Le Chaâbi
Le chaâbi, l’héritage musical populaire de la Tunisie
Dans ses deux versions, urbaines et rurales, le chaâbi s’inscrit au plus profond de la mémoire, de la réalité et de la sensibilité collective de la société tunisienne. Ce style qui relève de la tradition musicale orale et de l’héritage musical populaire a cependant était l’objet d’une proscription pendant de longues décennies. C’était une période pendant laquelle les produits culturels étaient tributaires des orientations officielles où la musique tunisienne classique, dite aussi savante était plus soutenue et favorisée. Une stratégie politique a été alors adoptée et rigoureusement appliquée afin de catonner dans l’ombre la réalité artistique d’un style musical omniprésent.
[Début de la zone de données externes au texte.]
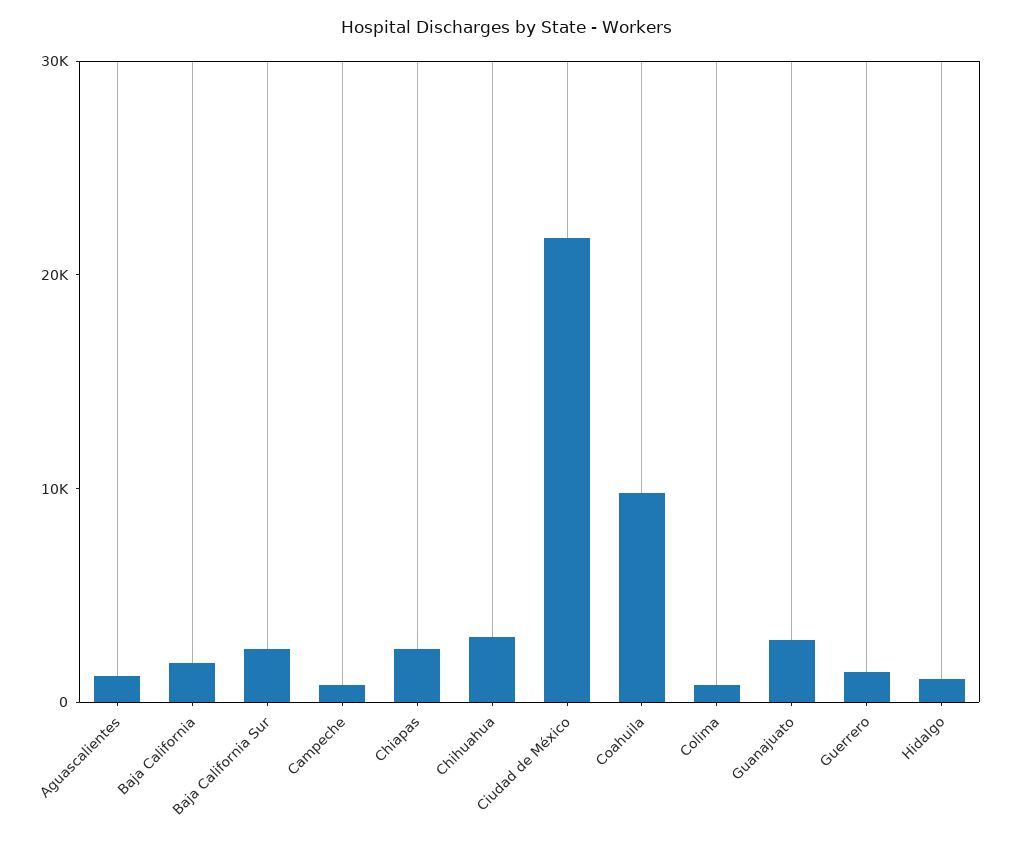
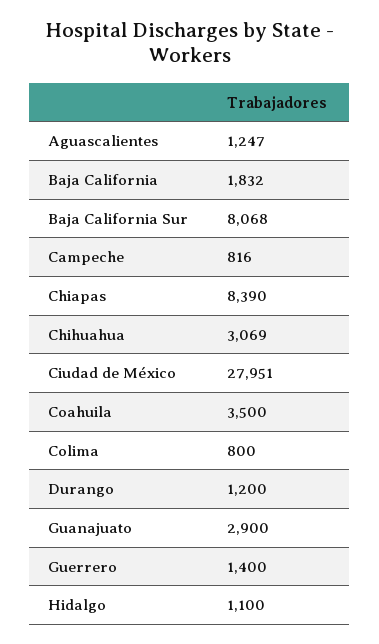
Baja California Sur: 2000 -> 8068
Chiapas: 2000 -> 8390
Ciudad de México: 22000 -> 27951
Coahuila: 10000 -> 3500
Durango: none -> 1200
D’autre part, le chaâbi a fait l'object de discriminations pendant longtemps de la part de l’intelligentsia artistique, une classe sociale qui considérait que de telles expressions musicales relèvent d’un art mineur, de sous-culture et de bas-fond, ne pouvant donc pas se hausser au niveau de la musique savante et aristocratique. Cette dépréciation est probablement liée aux conditions même de son évolution. En effet, ce répertoire avait quasiment une origine rurale. Il se caractérise par des structures modales, rythmiques et techniques spécifiques, avec des propriétés vocales/intonatives et prosodiques, ainsi que des figures poétiques qui lui sont inhérentes. Ces caractéristiques distinctives du genre ne sont pas familières à la couche soi-disant « civilisée » de la société tunisienne, pour qui ce style reste inacceptable, de bas niveau et ironique.
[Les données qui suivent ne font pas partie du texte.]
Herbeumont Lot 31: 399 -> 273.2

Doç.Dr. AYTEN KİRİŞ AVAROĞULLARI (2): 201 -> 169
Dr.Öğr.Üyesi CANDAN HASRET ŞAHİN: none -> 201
Plus tard, et suite à l'accentuation de l’exode rural des jeunes vers les grandes villes à la recherche d'emplois, le chaâbi commence à s’intégrer progressivement dans un mouvement de mutation vers l’environnement socio-artistique urbain. C’est dans les quartiers périphériques et insalubres de la capitale (et les grandes villes) que le chaâbi se trouve concentré. Dans ces lieux, réside une classe sociale misérable, de laquelle surgie une sous-culture de déviance et de marginalité. La réalité sociale et culturelle de ces groupements a largement influencé le fond et le contenu même de ce style musical. Il en résulte des chansons exprimant le malheur, le mal-être, le désespoir, entremêlée de figures de violence, de défiance de la loi et de la vengeance sur l’état.